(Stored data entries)
──────
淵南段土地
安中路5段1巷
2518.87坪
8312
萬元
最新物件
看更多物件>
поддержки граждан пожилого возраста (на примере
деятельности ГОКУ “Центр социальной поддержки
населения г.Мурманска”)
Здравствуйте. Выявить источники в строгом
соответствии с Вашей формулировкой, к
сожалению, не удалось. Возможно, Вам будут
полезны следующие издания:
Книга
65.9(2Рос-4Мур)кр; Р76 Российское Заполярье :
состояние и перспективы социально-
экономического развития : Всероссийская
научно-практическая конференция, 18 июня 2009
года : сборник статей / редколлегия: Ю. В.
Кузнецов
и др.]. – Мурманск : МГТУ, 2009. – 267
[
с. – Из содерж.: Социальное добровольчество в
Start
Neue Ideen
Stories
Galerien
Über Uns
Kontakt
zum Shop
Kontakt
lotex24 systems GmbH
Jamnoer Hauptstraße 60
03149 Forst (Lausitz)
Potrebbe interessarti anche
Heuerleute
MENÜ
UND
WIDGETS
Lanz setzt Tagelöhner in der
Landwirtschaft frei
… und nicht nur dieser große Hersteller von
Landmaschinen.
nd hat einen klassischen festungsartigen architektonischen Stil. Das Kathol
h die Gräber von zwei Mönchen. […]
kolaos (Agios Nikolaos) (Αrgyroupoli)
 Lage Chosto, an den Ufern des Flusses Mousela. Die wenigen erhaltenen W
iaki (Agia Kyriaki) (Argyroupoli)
──────
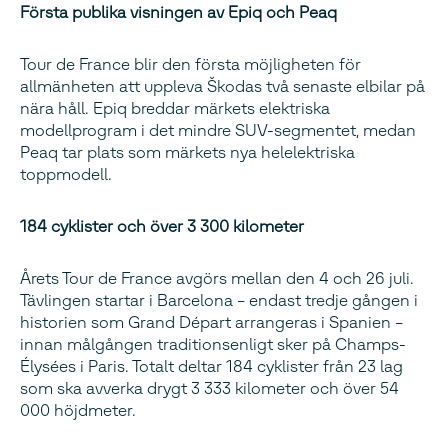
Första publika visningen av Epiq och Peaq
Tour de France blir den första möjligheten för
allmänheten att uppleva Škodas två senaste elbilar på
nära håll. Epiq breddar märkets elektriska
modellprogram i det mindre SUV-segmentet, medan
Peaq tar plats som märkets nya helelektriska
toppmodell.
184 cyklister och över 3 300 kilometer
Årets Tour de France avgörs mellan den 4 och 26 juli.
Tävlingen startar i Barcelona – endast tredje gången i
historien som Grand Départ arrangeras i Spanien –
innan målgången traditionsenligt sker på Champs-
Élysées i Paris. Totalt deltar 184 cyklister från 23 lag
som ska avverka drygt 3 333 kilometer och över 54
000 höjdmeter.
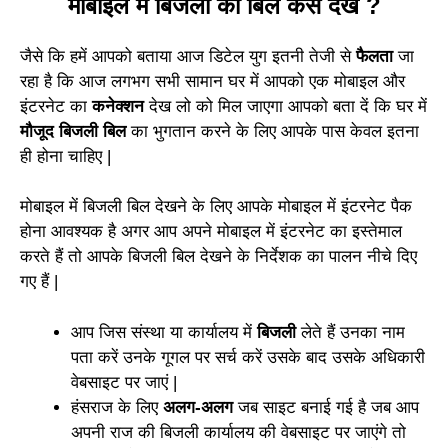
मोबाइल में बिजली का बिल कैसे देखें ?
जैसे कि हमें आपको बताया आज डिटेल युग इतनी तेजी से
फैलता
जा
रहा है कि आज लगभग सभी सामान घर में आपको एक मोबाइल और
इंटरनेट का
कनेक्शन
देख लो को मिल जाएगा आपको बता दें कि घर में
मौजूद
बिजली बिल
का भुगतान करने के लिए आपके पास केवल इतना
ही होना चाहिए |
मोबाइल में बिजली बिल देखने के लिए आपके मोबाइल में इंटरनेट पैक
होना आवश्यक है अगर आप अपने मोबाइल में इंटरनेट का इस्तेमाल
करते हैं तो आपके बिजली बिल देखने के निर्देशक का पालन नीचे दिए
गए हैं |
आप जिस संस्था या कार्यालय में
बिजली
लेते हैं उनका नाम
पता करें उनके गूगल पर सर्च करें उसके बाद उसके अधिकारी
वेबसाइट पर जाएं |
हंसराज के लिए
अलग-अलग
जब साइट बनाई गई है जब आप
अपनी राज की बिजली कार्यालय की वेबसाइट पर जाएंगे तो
──────
§ **EXERCISE DIRECTIONS**: Rewrite everything from the line containing "Första publika visningen av Epiq och Peaq" down to the line containing "toppmodell.", changing "elbilar" to "elektriska bilar" and keeping everything else unchanged.

§ **RESULT**:
Första publika visningen av Epiq och Peaq
Tour de France blir den första möjligheten för
allmänheten att uppleva Škodas två senaste elektriska bilar på
nära håll. Epiq breddar märkets elektriska
modellprogram i det mindre SUV-segmentet, medan
Peaq tar plats som märkets nya helelektriska
toppmodell.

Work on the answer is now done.